= Badger, California =

Unincorporated community in California, United States

Badger is an unincorporated community located in Tulare County in California at an elevation of 3,038 feet. It has a population of 140. The zip code is 93603 and the area code 559. It is normally reached by California State Route 245.

==History==
In the 1970s and the 1980s, the controversial organization Synanon operated a residential compound on nearby Dry Creek Road. Badger was in the national news in October 1978 when the Los Angeles Police Department served a search warrant at this site in connection with a deliberate rattlesnake attack on attorney Paul Morantz who was critical of the organization. An African-American Muslim community named Baladullah occupied the former Synanon site from 1989 through 2002. In 2020, the local newspaper reported that the former compound of the cult will become vacation rentals.

==Government==
In the California State Legislature, Badger is the 12th Senate District, represented by Republican Shannon Grove and in the 32nd Assembly District, represented by Republican Vince Fong.

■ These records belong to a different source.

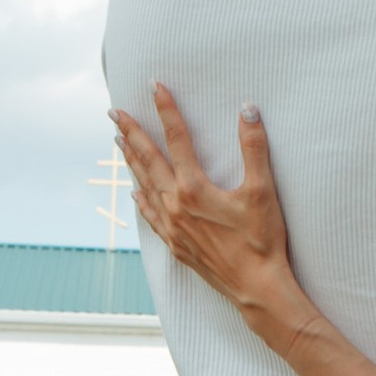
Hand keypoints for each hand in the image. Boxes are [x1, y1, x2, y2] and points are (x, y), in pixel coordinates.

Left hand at [112, 87, 304, 333]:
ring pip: (145, 186)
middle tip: (113, 112)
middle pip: (148, 160)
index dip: (166, 110)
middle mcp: (176, 205)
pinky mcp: (176, 245)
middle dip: (131, 133)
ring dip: (131, 162)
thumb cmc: (262, 241)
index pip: (177, 139)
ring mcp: (173, 227)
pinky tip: (136, 194)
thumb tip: (248, 110)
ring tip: (118, 142)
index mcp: (194, 188)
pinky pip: (151, 217)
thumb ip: (254, 148)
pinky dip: (141, 200)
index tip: (155, 86)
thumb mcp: (262, 191)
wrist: (256, 288)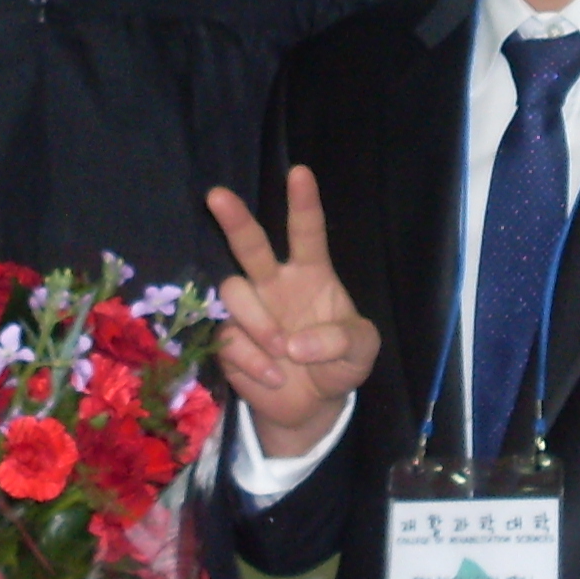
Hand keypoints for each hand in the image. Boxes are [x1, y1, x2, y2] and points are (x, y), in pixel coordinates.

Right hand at [205, 166, 378, 458]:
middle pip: (251, 244)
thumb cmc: (340, 363)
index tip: (299, 173)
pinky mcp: (230, 341)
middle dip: (234, 219)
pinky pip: (230, 338)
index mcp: (311, 273)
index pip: (307, 231)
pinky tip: (274, 376)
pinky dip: (254, 362)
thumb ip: (342, 340)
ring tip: (283, 352)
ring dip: (259, 322)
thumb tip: (297, 344)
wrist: (312, 405)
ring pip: (235, 292)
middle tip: (217, 196)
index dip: (303, 203)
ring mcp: (249, 310)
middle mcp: (274, 283)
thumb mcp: (362, 349)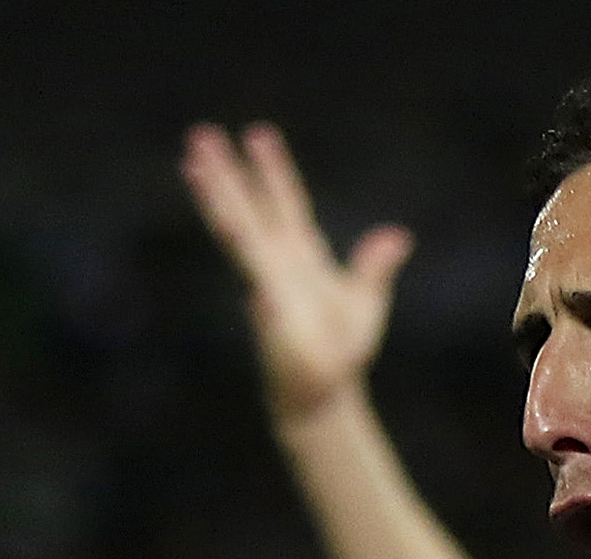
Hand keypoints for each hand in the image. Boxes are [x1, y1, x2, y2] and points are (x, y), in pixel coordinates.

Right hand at [181, 122, 412, 423]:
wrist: (326, 394)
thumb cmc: (342, 351)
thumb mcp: (366, 301)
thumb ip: (375, 267)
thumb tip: (398, 237)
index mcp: (301, 256)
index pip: (285, 203)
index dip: (273, 170)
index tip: (258, 133)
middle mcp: (277, 264)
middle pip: (248, 207)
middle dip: (226, 173)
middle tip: (202, 134)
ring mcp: (268, 286)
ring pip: (237, 235)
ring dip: (216, 201)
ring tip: (192, 167)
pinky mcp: (271, 316)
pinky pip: (258, 285)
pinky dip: (248, 264)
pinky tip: (233, 237)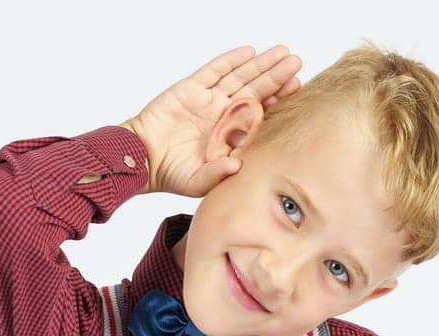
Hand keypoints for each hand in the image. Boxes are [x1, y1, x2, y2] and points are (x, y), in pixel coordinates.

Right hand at [119, 44, 302, 197]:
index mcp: (232, 134)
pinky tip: (248, 52)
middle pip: (256, 90)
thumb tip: (238, 166)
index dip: (278, 99)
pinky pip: (213, 71)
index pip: (262, 113)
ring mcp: (209, 100)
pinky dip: (230, 60)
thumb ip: (218, 174)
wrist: (142, 158)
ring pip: (239, 77)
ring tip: (281, 52)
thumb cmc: (172, 173)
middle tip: (296, 62)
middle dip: (276, 76)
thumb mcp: (198, 181)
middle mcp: (225, 114)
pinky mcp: (190, 89)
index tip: (296, 87)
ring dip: (260, 64)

In the United States House of Representatives, Badger is in California's vacant 20th Congressional District, previously represented by the former Republican Speaker of the House, Kevin McCarthy. McCarthy resigned from Congress after his removal as Speaker of the House on October 3rd, 2023.

==Education==
It is in the Cutler-Orosi Unified School District.

==In popular culture==
Badger was featured in an early 1970s McDonald's commercial in which it is claimed that a Visalia McDonald's served the entire population of the town for . The population was 15 at the time of filming this commercial.